Le génie génétique regroupe des méthodes qui permettent de transférer directement un ou plusieurs gènes dans le génome de l’espèce receveuse. Cette transformation génétique, ou transgenèse, bénéficie de 3 avancées scientifiques des années 1970. La découverte chez des bactéries de plasmides, des molécules d’ADN autonomes et de taille réduite pouvant intégrer des gènes et les transporter dans l’espèce receveuse. D’enzymes capables de couper ou de ligaturer des fragments d’ADN. Et des méthodes pour introduire de l’ADN dans des cellules sans les détruire.

«L’essor du génie génétique a été essentiel aux progrès réalisés en recherche fondamentale dans les sciences du vivant», souligne le membre de la Classe des sciences de l’Académie royale de Belgique. «Par exemple, la consultation du contenu de tomes récents de la revue Plant Physiology, fondée en 1926 et très cotée parmi les chercheurs, révèle que plus de 80% des articles de recherche firent appel à des expériences de génie génétique.»

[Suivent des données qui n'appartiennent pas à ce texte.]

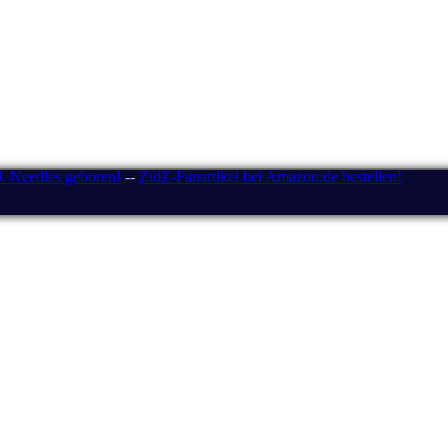
J. Needles geboren!
--
ZidZ-Fanartikel bei Amazon.de bestellen!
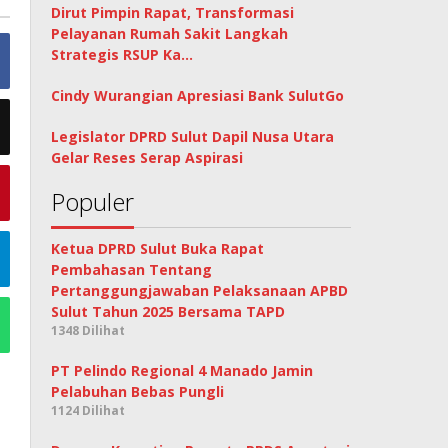
Dirut Pimpin Rapat, Transformasi
Pelayanan Rumah Sakit Langkah
Strategis RSUP Ka…
Cindy Wurangian Apresiasi Bank SulutGo
Legislator DPRD Sulut Dapil Nusa Utara
Gelar Reses Serap Aspirasi
Populer
Ketua DPRD Sulut Buka Rapat
Pembahasan Tentang
Pertanggungjawaban Pelaksanaan APBD
Sulut Tahun 2025 Bersama TAPD
1348 Dilihat
PT Pelindo Regional 4 Manado Jamin
Pelabuhan Bebas Pungli
1124 Dilihat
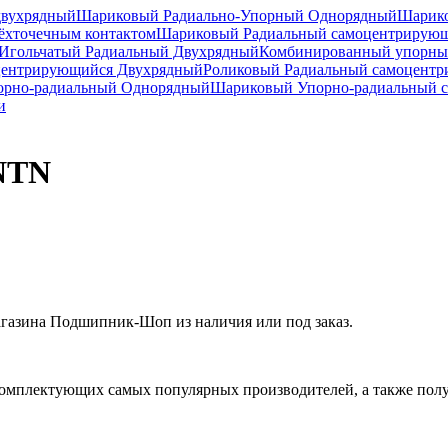
двухрядный
Шариковый Радиально-Упорный Однорядный
Шарико
ёхточечным контактом
Шариковый Радиальный самоцентрирую
Игольчатый Радиальный Двухрядный
Комбинированный упорн
центрирующийся Двухрядный
Роликовый Радиальный самоцент
рно-радиальный Однорядный
Шариковый Упорно-радиальный 
и
NTN
азина Подшипник-Шоп из наличия или под заказ.
омплектующих самых популярных производителей, а также полу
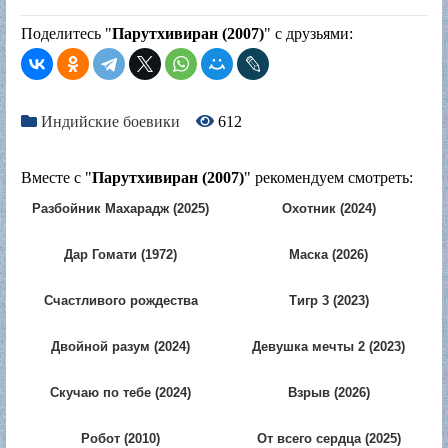
Поделитесь "
Парутхивиран (2007)
" с друзьями:
Индийские боевики
612
Вместе с "
Парутхивиран (2007)
" рекомендуем смотреть:
Разбойник Махарадж (2025)
Охотник (2024)
Дар Гомати (1972)
Маска (2026)
Счастливого рождества
Тигр 3 (2023)
(2024)
Двойной разум (2024)
Девушка мечты 2 (2023)
Скучаю по тебе (2024)
Взрыв (2026)
Робот (2010)
От всего сердца (2025)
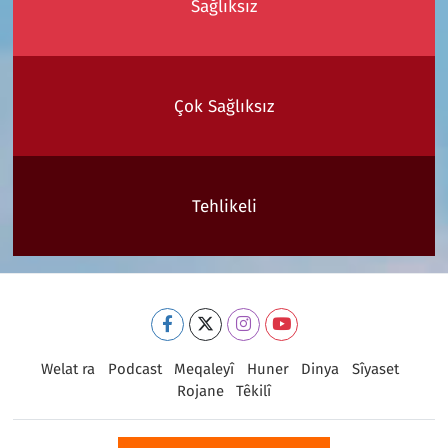
Sağlıksız
Çok Sağlıksız
Tehlikeli
Welat ra
Podcast
Meqaleyî
Huner
Dinya
Sîyaset
Rojane
Têkilî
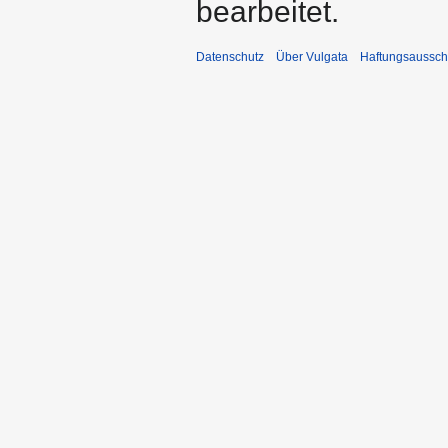
bearbeitet.
Datenschutz
Über Vulgata
Haftungsaussch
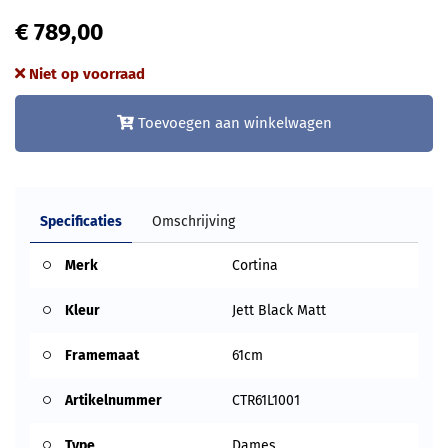
€ 789,00
Niet op voorraad
Toevoegen aan winkelwagen
Specificaties
Omschrijving
Merk
Cortina
Kleur
Jett Black Matt
Framemaat
61cm
Artikelnummer
CTR61L1001
Type
Dames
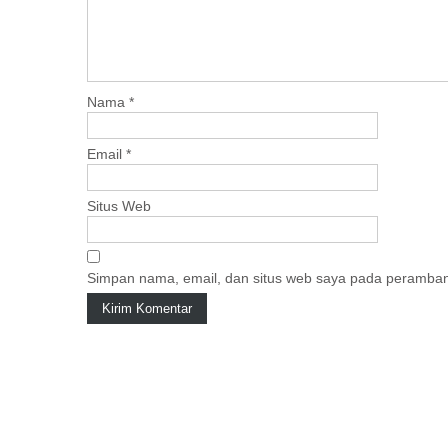
i
g
a
t
i
Nama
*
o
n
Email
*
Situs Web
Simpan nama, email, dan situs web saya pada peramban 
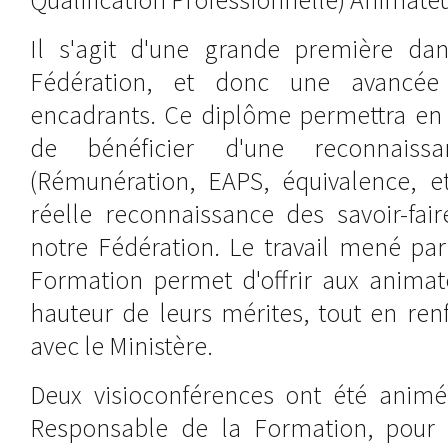
Il s'agit d'une grande première dans
Fédération, et donc une avancé
encadrants. Ce diplôme permettra en 
de bénéficier d'une reconnaissan
(Rémunération, EAPS, équivalence, et
réelle reconnaissance des savoir-fai
notre Fédération. Le travail mené par 
Formation permet d'offrir aux animat
hauteur de leurs mérites, tout en ren
avec le Ministère.
Deux visioconférences ont été animée
Responsable de la Formation, pour 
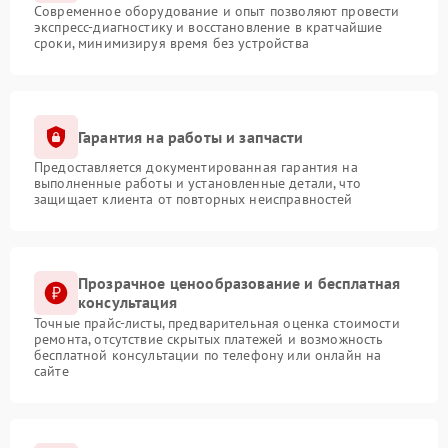
Современное оборудование и опыт позволяют провести
экспресс-диагностику и восстановление в кратчайшие
сроки, минимизируя время без устройства
Гарантия на работы и запчасти
Предоставляется документированная гарантия на
выполненные работы и установленные детали, что
защищает клиента от повторных неисправностей
Прозрачное ценообразование и бесплатная
консультация
Точные прайс-листы, предварительная оценка стоимости
ремонта, отсутствие скрытых платежей и возможность
бесплатной консультации по телефону или онлайн на
сайте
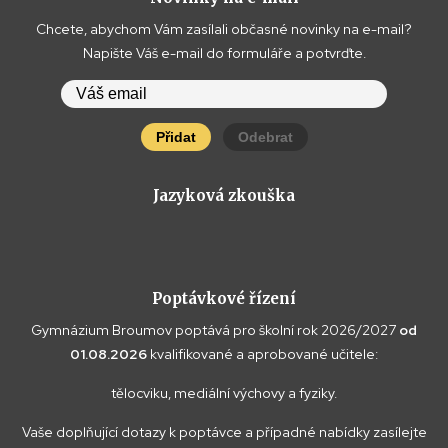
Chcete, abychom Vám zasílali občasné novinky na e-mail?
Napište Váš e-mail do formuláře a potvrďte.
Přidat
Odebrat
Jazyková zkouška
Poptávkové řízení
Gymnázium Broumov poptává pro školní rok 2026/2027
od
01.08.2026
kvalifikované a aprobované učitele:
tělocviku, mediální výchovy a fyziky.
Vaše doplňující dotazy k poptávce a případné nabídky zasílejte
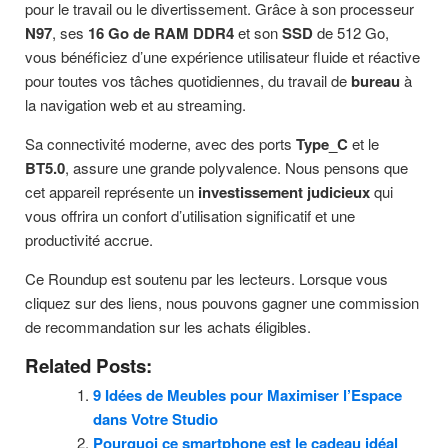
pour le travail ou le divertissement. Grâce à son processeur
N97
, ses
16 Go de RAM DDR4
et son
SSD
de 512 Go,
vous bénéficiez d’une expérience utilisateur fluide et réactive
pour toutes vos tâches quotidiennes, du travail de
bureau
à
la navigation web et au streaming.
Sa connectivité moderne, avec des ports
Type_C
et le
BT5.0
, assure une grande polyvalence. Nous pensons que
cet appareil représente un
investissement judicieux
qui
vous offrira un confort d’utilisation significatif et une
productivité accrue.
Ce Roundup est soutenu par les lecteurs. Lorsque vous
cliquez sur des liens, nous pouvons gagner une commission
de recommandation sur les achats éligibles.
Related Posts:
9 Idées de Meubles pour Maximiser l’Espace
dans Votre Studio
Pourquoi ce smartphone est le cadeau idéal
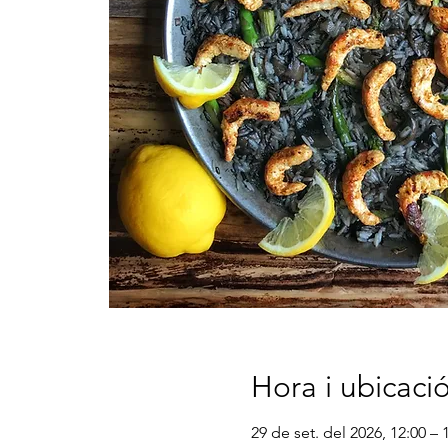
Hora i ubicaci
29 de set. del 2026, 12:00 –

Traverser la barrière des espèces

En Europe, traverser la barrière des espèces inquiète toujours. «Toutes les techniques d’amélioration modifient le génome», admet le chercheur. «Et, intrinsèquement, elles ne sont ni bonnes ni mauvaises. Ce sont les applications dont il faut évaluer les risques.»

Le nombre d’essais en champ diminue. Environ une dizaine par an. «Dans la pratique, il faut distinguer les demandes d’autorisation de culture de plantes transgéniques sur le sol européen et celles qui visent à autoriser l’importation en Europe de produits issus de plantes transgéniques cultivées sur d’autres continents. Environ 70 variétés transgéniques ont été autorisées à l’importation.»

«Le soja provient notamment du Brésil où il est cultivé en partie sur des territoires grappillés sur la forêt», poursuit le bio-ingénieur. «Pourtant l’Europe dispose de plantes protéagineuses intéressantes comme le pois, le lupin ou la féverole. Seulement, ces espèces offrent des rendements faibles et peu stables. Elles souffrent d’un déficit d’investissement dans l’amélioration génétique en vue de les rendre davantage résistantes aux conditions climatiques, aux maladies et aux insectes.»

Les chercheurs devraient intervenir

Les produits qui apparaissent dans l’alimentation humaine doivent être étiquetés comme issus de plantes transgéniques, sauf si la teneur est inférieure à 0,9%. L’European Food Safety Agency (EFSA) les évalue. Financée par l’Union européenne, l’agence fonctionne indépendamment des institutions européennes et des États membres.

Pour que les plantes transgéniques nous veuillent du bien, «il faudra remettre en question les réglementations lourdes et onéreuses qui empêchent, en Europe, les instituts de recherche et les petites sociétés semencières de participer à l’essor des plantes transgéniques», conclut Marc Boutry. «Souvent financés par les pouvoirs publics, les chercheurs devraient avoir à cœur d’intervenir dans les débats de société.»